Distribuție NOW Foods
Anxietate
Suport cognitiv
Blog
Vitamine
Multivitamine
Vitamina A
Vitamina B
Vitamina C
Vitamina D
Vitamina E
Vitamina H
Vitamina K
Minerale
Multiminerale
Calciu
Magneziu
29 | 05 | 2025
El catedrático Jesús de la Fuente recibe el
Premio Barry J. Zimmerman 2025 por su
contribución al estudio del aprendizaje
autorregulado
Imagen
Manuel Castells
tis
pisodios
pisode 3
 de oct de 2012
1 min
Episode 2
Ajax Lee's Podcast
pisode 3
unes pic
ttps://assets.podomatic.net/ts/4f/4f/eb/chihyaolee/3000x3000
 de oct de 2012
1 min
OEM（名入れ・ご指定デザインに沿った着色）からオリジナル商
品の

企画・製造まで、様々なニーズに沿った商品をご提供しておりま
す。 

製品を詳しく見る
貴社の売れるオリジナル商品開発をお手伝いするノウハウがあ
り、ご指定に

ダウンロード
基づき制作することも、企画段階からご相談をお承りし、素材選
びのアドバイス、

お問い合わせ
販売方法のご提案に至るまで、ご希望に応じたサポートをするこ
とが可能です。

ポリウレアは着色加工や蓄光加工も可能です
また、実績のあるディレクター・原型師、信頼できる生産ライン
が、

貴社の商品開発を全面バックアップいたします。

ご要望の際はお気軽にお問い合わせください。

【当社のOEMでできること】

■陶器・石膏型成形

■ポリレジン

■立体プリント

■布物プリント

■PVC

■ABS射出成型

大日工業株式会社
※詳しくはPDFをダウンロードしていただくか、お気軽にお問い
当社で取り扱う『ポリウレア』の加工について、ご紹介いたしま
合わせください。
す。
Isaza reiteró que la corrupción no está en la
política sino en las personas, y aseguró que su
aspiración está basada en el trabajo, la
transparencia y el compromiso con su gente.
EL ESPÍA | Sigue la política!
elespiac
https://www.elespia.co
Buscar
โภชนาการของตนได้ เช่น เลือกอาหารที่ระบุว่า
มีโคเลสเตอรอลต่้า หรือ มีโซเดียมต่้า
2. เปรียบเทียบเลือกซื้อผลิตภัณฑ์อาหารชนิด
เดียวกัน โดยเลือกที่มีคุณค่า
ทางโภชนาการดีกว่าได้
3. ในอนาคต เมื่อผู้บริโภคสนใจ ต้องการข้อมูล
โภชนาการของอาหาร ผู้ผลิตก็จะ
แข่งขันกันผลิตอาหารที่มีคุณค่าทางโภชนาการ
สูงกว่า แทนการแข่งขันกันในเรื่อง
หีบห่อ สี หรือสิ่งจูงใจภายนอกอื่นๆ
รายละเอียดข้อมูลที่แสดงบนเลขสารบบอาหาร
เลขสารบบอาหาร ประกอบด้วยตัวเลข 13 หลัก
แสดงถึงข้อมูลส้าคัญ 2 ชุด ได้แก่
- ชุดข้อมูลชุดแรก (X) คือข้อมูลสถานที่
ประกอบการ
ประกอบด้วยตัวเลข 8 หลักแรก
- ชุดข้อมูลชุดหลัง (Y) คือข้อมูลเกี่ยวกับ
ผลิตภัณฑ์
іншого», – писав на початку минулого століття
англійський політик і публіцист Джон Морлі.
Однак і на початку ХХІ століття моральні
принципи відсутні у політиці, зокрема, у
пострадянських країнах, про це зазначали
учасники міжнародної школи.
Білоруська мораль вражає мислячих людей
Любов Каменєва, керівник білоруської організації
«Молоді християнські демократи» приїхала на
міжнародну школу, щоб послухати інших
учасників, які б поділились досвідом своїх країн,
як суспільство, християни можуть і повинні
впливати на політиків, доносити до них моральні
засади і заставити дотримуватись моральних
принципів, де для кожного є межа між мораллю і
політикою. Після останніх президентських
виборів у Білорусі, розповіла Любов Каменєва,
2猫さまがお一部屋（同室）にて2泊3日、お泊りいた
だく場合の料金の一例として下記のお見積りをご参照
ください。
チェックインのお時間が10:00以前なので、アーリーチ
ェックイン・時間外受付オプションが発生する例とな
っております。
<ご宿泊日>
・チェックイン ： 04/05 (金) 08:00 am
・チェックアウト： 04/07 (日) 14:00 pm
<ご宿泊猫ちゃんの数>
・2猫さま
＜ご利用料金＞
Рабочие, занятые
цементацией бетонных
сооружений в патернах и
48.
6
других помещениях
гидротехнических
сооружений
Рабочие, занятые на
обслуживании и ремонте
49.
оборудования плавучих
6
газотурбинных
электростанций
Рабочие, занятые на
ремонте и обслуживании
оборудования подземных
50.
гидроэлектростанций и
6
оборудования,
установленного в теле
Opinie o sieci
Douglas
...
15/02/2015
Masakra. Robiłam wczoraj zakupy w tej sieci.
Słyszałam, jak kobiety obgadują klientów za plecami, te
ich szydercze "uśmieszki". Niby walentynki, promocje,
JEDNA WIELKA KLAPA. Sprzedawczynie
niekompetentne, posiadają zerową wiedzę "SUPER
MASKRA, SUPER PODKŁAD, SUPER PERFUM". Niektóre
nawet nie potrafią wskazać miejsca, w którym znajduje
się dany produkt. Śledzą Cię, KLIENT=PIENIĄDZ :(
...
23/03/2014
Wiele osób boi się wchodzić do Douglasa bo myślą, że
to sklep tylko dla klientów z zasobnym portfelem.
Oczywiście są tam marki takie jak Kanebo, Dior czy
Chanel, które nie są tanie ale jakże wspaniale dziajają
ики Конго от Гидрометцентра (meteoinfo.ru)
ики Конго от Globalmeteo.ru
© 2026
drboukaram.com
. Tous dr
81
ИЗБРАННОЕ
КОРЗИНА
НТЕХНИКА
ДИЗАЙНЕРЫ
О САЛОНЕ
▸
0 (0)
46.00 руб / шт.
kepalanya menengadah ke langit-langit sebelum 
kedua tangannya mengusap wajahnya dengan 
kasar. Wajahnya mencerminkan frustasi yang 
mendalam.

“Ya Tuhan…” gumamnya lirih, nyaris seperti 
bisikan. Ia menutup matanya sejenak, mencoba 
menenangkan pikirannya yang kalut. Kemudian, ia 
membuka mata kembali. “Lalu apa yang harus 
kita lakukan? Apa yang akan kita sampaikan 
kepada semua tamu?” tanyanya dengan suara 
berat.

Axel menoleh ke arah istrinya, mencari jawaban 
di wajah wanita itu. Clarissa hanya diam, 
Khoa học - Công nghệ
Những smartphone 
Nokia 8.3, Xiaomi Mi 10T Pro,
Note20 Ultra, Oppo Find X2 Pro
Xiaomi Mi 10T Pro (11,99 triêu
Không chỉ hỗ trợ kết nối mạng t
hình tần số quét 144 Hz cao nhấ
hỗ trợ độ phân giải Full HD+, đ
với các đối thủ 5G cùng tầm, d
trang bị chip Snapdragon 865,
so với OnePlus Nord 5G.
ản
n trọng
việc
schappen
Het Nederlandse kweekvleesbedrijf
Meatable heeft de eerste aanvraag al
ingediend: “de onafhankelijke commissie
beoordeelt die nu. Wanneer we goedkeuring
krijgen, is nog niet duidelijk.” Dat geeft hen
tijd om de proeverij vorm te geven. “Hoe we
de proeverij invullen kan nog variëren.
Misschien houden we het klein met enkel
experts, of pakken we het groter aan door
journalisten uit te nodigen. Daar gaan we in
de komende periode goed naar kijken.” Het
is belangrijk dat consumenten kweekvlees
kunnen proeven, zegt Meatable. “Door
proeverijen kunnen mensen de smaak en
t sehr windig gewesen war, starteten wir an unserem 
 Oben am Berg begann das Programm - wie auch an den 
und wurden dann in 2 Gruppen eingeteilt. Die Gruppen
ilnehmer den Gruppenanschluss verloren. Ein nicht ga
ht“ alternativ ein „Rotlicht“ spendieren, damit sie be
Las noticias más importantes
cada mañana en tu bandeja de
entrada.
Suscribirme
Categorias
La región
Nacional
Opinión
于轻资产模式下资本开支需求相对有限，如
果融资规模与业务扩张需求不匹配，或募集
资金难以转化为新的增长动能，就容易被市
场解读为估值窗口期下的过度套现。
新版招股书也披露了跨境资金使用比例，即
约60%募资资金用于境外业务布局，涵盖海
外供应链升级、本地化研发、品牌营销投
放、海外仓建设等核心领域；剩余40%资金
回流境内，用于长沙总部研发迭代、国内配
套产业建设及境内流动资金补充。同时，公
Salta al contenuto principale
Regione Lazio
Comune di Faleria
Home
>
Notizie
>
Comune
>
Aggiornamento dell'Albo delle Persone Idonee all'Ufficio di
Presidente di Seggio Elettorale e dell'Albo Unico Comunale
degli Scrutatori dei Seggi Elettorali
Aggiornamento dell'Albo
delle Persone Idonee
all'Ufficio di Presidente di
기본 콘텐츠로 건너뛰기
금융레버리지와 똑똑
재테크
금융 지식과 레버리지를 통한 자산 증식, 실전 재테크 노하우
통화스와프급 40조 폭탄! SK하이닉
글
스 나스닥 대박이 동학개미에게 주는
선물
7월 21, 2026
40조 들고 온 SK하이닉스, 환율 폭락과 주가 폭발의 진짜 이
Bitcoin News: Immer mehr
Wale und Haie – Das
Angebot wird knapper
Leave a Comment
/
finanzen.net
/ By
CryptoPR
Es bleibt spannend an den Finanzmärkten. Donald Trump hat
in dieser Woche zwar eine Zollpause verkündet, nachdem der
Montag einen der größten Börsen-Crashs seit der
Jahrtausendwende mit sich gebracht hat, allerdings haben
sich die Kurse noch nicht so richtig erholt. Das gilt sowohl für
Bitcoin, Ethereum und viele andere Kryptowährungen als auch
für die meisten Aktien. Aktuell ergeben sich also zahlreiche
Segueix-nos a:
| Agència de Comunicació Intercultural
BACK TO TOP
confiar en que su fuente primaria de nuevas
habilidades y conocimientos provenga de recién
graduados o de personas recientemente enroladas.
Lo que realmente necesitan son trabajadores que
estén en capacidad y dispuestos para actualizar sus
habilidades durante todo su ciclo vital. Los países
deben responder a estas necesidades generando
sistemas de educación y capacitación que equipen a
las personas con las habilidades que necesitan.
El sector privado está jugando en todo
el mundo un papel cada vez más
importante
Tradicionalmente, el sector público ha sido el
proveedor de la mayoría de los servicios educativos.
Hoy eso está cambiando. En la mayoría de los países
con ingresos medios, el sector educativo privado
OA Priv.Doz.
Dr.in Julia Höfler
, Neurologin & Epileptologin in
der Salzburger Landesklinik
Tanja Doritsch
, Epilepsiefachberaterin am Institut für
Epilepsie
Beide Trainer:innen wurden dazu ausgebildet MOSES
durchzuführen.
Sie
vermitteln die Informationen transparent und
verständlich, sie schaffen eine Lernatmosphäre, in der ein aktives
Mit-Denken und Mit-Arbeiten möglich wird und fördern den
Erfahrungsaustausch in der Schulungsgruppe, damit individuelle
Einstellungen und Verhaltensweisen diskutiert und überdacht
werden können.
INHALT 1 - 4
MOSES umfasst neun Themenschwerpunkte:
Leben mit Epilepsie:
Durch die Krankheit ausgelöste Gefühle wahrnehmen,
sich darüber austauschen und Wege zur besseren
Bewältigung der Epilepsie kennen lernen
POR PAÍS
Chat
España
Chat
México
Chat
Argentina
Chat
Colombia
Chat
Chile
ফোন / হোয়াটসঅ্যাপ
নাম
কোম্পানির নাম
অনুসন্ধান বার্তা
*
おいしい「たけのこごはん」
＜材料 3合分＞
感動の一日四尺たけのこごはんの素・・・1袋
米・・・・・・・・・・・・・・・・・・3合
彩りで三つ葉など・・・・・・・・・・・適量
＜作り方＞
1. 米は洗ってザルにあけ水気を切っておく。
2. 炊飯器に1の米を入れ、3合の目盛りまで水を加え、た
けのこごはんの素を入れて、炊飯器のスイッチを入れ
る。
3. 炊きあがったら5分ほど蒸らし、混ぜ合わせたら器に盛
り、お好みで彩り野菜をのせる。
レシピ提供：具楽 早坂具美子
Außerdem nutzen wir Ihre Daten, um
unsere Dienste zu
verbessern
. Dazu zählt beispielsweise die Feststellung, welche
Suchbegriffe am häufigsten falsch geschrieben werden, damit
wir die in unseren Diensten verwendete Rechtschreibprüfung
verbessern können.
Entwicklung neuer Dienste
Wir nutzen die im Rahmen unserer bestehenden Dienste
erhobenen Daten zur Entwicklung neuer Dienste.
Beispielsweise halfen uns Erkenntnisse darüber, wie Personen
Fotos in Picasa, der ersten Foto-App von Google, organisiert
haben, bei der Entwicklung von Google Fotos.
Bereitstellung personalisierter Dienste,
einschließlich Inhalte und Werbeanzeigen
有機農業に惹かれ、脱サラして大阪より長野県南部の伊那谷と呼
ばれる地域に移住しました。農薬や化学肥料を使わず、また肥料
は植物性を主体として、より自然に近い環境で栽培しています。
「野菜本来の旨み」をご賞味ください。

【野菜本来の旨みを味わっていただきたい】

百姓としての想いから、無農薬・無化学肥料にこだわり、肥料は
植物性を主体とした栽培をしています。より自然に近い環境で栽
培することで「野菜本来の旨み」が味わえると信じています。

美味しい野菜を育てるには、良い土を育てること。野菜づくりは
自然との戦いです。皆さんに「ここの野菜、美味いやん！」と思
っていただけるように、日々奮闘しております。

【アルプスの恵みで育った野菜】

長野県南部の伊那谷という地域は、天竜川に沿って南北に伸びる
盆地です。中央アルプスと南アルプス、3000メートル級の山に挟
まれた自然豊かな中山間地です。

**********

The required output is the lines from the one holding "2. 炊飯器に1の米を入れ、3合の目盛りまで水を加え、た" through the last line of the entries above, copied exactly.

2. 炊飯器に1の米を入れ、3合の目盛りまで水を加え、た
けのこごはんの素を入れて、炊飯器のスイッチを入れ
る。
3. 炊きあがったら5分ほど蒸らし、混ぜ合わせたら器に盛
り、お好みで彩り野菜をのせる。
レシピ提供：具楽 早坂具美子
Außerdem nutzen wir Ihre Daten, um
unsere Dienste zu
verbessern
. Dazu zählt beispielsweise die Feststellung, welche
Suchbegriffe am häufigsten falsch geschrieben werden, damit
wir die in unseren Diensten verwendete Rechtschreibprüfung
verbessern können.
Entwicklung neuer Dienste
Wir nutzen die im Rahmen unserer bestehenden Dienste
erhobenen Daten zur Entwicklung neuer Dienste.
Beispielsweise halfen uns Erkenntnisse darüber, wie Personen
Fotos in Picasa, der ersten Foto-App von Google, organisiert
haben, bei der Entwicklung von Google Fotos.
Bereitstellung personalisierter Dienste,
einschließlich Inhalte und Werbeanzeigen
有機農業に惹かれ、脱サラして大阪より長野県南部の伊那谷と呼
ばれる地域に移住しました。農薬や化学肥料を使わず、また肥料
は植物性を主体として、より自然に近い環境で栽培しています。
「野菜本来の旨み」をご賞味ください。

【野菜本来の旨みを味わっていただきたい】

百姓としての想いから、無農薬・無化学肥料にこだわり、肥料は
植物性を主体とした栽培をしています。より自然に近い環境で栽
培することで「野菜本来の旨み」が味わえると信じています。

美味しい野菜を育てるには、良い土を育てること。野菜づくりは
自然との戦いです。皆さんに「ここの野菜、美味いやん！」と思
っていただけるように、日々奮闘しております。

【アルプスの恵みで育った野菜】

長野県南部の伊那谷という地域は、天竜川に沿って南北に伸びる
盆地です。中央アルプスと南アルプス、3000メートル級の山に挟
まれた自然豊かな中山間地です。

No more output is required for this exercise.